Stored data:
######

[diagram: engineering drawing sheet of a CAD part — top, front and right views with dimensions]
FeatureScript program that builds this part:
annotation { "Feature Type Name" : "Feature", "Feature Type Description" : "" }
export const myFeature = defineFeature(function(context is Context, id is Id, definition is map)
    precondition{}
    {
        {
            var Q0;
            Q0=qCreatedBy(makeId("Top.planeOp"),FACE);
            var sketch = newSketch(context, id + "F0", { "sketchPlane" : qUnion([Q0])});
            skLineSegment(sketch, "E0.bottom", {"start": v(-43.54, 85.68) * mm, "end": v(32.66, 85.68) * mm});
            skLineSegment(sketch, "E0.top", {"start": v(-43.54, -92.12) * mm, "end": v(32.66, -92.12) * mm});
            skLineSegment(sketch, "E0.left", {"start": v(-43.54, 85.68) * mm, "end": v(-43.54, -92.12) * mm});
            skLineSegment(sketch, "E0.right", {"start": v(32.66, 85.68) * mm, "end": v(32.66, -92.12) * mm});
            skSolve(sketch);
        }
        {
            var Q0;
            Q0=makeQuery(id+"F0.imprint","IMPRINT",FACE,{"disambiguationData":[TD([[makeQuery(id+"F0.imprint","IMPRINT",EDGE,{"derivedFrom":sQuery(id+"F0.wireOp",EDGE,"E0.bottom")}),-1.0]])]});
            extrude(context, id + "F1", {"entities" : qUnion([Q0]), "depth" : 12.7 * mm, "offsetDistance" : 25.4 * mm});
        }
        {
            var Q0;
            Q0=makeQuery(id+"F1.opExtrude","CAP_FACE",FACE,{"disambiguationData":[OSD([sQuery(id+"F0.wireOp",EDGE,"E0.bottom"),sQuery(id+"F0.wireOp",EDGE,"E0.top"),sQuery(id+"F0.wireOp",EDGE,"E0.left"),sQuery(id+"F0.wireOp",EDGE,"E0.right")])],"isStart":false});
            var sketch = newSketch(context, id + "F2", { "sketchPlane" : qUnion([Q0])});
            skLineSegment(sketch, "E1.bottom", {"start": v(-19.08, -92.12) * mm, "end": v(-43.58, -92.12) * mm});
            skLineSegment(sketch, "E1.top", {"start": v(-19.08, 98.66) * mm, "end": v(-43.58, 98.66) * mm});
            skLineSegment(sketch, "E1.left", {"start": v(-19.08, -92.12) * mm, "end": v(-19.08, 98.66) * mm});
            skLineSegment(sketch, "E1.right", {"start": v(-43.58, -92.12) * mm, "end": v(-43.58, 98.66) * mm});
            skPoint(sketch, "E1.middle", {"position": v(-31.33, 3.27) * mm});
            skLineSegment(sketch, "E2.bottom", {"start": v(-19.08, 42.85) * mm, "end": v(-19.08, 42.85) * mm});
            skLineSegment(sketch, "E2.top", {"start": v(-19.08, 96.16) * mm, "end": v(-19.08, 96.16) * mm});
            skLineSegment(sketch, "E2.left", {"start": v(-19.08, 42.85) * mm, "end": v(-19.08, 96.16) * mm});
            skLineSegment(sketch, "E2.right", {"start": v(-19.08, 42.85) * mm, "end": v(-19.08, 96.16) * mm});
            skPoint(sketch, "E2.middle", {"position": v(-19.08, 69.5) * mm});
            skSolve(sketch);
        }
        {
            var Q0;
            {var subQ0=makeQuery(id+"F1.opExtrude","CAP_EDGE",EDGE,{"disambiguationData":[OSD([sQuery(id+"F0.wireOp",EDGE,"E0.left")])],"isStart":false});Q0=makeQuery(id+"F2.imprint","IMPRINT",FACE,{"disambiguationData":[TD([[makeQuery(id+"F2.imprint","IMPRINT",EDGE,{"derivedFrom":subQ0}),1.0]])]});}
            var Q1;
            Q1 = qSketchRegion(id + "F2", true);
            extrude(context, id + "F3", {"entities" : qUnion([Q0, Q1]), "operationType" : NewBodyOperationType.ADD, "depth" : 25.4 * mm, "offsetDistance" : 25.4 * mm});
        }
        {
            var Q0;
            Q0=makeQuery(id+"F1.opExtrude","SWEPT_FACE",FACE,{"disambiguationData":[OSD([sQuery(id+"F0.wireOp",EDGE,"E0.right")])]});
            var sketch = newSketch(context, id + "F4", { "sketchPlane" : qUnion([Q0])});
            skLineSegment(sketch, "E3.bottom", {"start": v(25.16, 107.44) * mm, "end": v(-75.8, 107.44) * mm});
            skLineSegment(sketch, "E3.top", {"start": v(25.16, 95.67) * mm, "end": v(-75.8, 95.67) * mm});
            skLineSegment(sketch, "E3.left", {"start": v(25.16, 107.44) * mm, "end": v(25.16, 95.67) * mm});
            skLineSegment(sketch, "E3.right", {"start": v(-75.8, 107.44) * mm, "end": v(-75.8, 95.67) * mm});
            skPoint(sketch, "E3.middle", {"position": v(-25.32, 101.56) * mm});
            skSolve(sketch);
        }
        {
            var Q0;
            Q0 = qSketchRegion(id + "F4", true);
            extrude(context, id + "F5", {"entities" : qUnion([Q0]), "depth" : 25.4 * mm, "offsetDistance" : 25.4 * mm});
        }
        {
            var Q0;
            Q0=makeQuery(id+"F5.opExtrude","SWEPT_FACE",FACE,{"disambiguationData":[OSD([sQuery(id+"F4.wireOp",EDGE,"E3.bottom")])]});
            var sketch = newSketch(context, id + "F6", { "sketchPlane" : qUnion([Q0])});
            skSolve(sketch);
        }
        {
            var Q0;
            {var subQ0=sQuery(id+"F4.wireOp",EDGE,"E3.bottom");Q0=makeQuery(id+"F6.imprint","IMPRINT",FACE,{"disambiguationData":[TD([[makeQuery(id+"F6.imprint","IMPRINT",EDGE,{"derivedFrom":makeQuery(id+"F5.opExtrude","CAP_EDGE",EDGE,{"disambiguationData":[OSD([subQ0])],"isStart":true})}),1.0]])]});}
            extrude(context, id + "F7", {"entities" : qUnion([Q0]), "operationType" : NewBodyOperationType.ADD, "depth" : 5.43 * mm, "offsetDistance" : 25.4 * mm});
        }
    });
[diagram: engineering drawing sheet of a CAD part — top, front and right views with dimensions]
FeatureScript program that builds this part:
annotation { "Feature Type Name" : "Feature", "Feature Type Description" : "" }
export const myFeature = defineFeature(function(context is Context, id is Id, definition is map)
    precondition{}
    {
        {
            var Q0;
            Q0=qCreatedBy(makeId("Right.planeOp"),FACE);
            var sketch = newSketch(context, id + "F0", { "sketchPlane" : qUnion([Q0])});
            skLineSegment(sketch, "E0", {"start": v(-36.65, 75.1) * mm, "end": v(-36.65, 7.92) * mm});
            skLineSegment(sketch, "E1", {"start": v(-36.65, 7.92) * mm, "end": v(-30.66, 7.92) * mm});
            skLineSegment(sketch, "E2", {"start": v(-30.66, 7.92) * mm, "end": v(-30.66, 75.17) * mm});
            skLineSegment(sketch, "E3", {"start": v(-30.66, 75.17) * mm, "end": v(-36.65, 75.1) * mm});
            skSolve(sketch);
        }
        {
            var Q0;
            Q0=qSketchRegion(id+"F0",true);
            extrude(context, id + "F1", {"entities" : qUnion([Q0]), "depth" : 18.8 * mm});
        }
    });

######

Pull out every line of the records above that contains the string "position", and note that case counts.

#### [Written response]
            skPoint(sketch, "E1.middle", {"position": v(-31.33, 3.27) * mm});
            skPoint(sketch, "E2.middle", {"position": v(-19.08, 69.5) * mm});
            skPoint(sketch, "E3.middle", {"position": v(-25.32, 101.56) * mm});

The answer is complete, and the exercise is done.